Items listed in a dataset
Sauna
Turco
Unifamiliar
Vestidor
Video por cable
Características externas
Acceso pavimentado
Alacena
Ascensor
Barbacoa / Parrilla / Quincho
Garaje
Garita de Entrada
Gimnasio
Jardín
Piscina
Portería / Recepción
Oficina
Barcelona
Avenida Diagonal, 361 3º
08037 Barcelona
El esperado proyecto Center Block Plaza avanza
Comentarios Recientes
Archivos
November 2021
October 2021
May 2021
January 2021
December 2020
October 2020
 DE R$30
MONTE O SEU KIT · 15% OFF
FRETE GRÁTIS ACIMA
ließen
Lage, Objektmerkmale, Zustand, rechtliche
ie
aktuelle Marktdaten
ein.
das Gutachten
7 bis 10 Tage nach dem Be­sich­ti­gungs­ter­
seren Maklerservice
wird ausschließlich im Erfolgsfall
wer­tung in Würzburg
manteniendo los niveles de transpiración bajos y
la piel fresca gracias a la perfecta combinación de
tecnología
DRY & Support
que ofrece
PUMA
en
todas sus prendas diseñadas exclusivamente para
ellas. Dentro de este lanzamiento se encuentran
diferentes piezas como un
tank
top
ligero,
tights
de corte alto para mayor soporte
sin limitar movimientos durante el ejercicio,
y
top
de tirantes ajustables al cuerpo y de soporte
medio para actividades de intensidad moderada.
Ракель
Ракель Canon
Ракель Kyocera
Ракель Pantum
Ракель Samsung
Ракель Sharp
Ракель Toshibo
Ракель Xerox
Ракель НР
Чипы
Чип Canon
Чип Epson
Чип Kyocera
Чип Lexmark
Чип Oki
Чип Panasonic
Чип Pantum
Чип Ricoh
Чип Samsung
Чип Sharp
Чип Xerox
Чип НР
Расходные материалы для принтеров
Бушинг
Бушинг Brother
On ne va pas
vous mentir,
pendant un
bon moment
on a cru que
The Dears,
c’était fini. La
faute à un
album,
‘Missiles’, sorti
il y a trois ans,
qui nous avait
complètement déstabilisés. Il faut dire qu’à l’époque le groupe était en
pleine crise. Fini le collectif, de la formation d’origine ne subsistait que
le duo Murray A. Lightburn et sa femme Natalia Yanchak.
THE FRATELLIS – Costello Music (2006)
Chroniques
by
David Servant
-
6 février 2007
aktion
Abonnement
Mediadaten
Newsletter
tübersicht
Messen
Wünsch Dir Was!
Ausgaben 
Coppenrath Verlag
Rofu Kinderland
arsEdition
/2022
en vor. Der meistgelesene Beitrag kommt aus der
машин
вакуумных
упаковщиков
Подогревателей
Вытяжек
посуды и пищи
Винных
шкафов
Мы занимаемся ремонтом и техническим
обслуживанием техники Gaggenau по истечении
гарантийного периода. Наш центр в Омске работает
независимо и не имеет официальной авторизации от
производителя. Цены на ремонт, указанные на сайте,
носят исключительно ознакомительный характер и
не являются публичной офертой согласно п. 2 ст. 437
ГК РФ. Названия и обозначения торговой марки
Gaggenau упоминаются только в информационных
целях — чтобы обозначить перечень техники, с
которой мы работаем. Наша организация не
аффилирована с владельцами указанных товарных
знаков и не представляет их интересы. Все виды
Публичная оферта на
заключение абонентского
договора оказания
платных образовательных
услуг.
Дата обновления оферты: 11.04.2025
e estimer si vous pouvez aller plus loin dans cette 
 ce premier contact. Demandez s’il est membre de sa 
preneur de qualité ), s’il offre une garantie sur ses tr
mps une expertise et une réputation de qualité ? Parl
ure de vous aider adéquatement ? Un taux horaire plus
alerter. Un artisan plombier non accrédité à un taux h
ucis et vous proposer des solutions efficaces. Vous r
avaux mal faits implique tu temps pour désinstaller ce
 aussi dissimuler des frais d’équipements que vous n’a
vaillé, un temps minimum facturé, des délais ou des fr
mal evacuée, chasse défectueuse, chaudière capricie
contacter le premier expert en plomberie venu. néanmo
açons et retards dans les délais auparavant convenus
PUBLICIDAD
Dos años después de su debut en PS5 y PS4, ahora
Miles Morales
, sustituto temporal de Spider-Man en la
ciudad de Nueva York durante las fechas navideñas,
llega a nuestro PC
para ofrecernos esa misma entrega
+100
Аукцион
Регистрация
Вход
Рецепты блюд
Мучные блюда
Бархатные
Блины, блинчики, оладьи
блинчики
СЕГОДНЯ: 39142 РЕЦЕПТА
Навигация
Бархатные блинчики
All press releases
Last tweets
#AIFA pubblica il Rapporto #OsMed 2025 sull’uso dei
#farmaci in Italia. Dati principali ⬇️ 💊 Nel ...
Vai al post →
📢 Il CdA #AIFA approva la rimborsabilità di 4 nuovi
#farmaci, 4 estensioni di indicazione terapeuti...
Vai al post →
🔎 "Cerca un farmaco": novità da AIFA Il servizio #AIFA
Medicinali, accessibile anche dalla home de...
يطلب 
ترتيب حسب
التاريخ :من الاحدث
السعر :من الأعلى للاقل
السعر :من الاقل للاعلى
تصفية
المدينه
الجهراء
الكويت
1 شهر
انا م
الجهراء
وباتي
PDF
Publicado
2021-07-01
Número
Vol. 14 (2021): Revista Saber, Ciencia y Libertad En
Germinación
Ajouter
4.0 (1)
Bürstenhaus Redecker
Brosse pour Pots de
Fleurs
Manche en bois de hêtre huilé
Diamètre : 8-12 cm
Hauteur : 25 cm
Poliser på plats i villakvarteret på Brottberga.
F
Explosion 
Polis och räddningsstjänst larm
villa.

About this exercise
Revise the data above, substituting "Brother" for every occurrence of "Xerox" and leaving all other text unchanged.

Solution to this problem
Sauna
Turco
Unifamiliar
Vestidor
Video por cable
Características externas
Acceso pavimentado
Alacena
Ascensor
Barbacoa / Parrilla / Quincho
Garaje
Garita de Entrada
Gimnasio
Jardín
Piscina
Portería / Recepción
Oficina
Barcelona
Avenida Diagonal, 361 3º
08037 Barcelona
El esperado proyecto Center Block Plaza avanza
Comentarios Recientes
Archivos
November 2021
October 2021
May 2021
January 2021
December 2020
October 2020
 DE R$30
MONTE O SEU KIT · 15% OFF
FRETE GRÁTIS ACIMA
ließen
Lage, Objektmerkmale, Zustand, rechtliche
ie
aktuelle Marktdaten
ein.
das Gutachten
7 bis 10 Tage nach dem Be­sich­ti­gungs­ter­
seren Maklerservice
wird ausschließlich im Erfolgsfall
wer­tung in Würzburg
manteniendo los niveles de transpiración bajos y
la piel fresca gracias a la perfecta combinación de
tecnología
DRY & Support
que ofrece
PUMA
en
todas sus prendas diseñadas exclusivamente para
ellas. Dentro de este lanzamiento se encuentran
diferentes piezas como un
tank
top
ligero,
tights
de corte alto para mayor soporte
sin limitar movimientos durante el ejercicio,
y
top
de tirantes ajustables al cuerpo y de soporte
medio para actividades de intensidad moderada.
Ракель
Ракель Canon
Ракель Kyocera
Ракель Pantum
Ракель Samsung
Ракель Sharp
Ракель Toshibo
Ракель Brother
Ракель НР
Чипы
Чип Canon
Чип Epson
Чип Kyocera
Чип Lexmark
Чип Oki
Чип Panasonic
Чип Pantum
Чип Ricoh
Чип Samsung
Чип Sharp
Чип Brother
Чип НР
Расходные материалы для принтеров
Бушинг
Бушинг Brother
On ne va pas
vous mentir,
pendant un
bon moment
on a cru que
The Dears,
c’était fini. La
faute à un
album,
‘Missiles’, sorti
il y a trois ans,
qui nous avait
complètement déstabilisés. Il faut dire qu’à l’époque le groupe était en
pleine crise. Fini le collectif, de la formation d’origine ne subsistait que
le duo Murray A. Lightburn et sa femme Natalia Yanchak.
THE FRATELLIS – Costello Music (2006)
Chroniques
by
David Servant
-
6 février 2007
aktion
Abonnement
Mediadaten
Newsletter
tübersicht
Messen
Wünsch Dir Was!
Ausgaben 
Coppenrath Verlag
Rofu Kinderland
arsEdition
/2022
en vor. Der meistgelesene Beitrag kommt aus der
машин
вакуумных
упаковщиков
Подогревателей
Вытяжек
посуды и пищи
Винных
шкафов
Мы занимаемся ремонтом и техническим
обслуживанием техники Gaggenau по истечении
гарантийного периода. Наш центр в Омске работает
независимо и не имеет официальной авторизации от
производителя. Цены на ремонт, указанные на сайте,
носят исключительно ознакомительный характер и
не являются публичной офертой согласно п. 2 ст. 437
ГК РФ. Названия и обозначения торговой марки
Gaggenau упоминаются только в информационных
целях — чтобы обозначить перечень техники, с
которой мы работаем. Наша организация не
аффилирована с владельцами указанных товарных
знаков и не представляет их интересы. Все виды
Публичная оферта на
заключение абонентского
договора оказания
платных образовательных
услуг.
Дата обновления оферты: 11.04.2025
e estimer si vous pouvez aller plus loin dans cette 
 ce premier contact. Demandez s’il est membre de sa 
preneur de qualité ), s’il offre une garantie sur ses tr
mps une expertise et une réputation de qualité ? Parl
ure de vous aider adéquatement ? Un taux horaire plus
alerter. Un artisan plombier non accrédité à un taux h
ucis et vous proposer des solutions efficaces. Vous r
avaux mal faits implique tu temps pour désinstaller ce
 aussi dissimuler des frais d’équipements que vous n’a
vaillé, un temps minimum facturé, des délais ou des fr
mal evacuée, chasse défectueuse, chaudière capricie
contacter le premier expert en plomberie venu. néanmo
açons et retards dans les délais auparavant convenus
PUBLICIDAD
Dos años después de su debut en PS5 y PS4, ahora
Miles Morales
, sustituto temporal de Spider-Man en la
ciudad de Nueva York durante las fechas navideñas,
llega a nuestro PC
para ofrecernos esa misma entrega
+100
Аукцион
Регистрация
Вход
Рецепты блюд
Мучные блюда
Бархатные
Блины, блинчики, оладьи
блинчики
СЕГОДНЯ: 39142 РЕЦЕПТА
Навигация
Бархатные блинчики
All press releases
Last tweets
#AIFA pubblica il Rapporto #OsMed 2025 sull’uso dei
#farmaci in Italia. Dati principali ⬇️ 💊 Nel ...
Vai al post →
📢 Il CdA #AIFA approva la rimborsabilità di 4 nuovi
#farmaci, 4 estensioni di indicazione terapeuti...
Vai al post →
🔎 "Cerca un farmaco": novità da AIFA Il servizio #AIFA
Medicinali, accessibile anche dalla home de...
يطلب 
ترتيب حسب
التاريخ :من الاحدث
السعر :من الأعلى للاقل
السعر :من الاقل للاعلى
تصفية
المدينه
الجهراء
الكويت
1 شهر
انا م
الجهراء
وباتي
PDF
Publicado
2021-07-01
Número
Vol. 14 (2021): Revista Saber, Ciencia y Libertad En
Germinación
Ajouter
4.0 (1)
Bürstenhaus Redecker
Brosse pour Pots de
Fleurs
Manche en bois de hêtre huilé
Diamètre : 8-12 cm
Hauteur : 25 cm
Poliser på plats i villakvarteret på Brottberga.
F
Explosion 
Polis och räddningsstjänst larm
villa.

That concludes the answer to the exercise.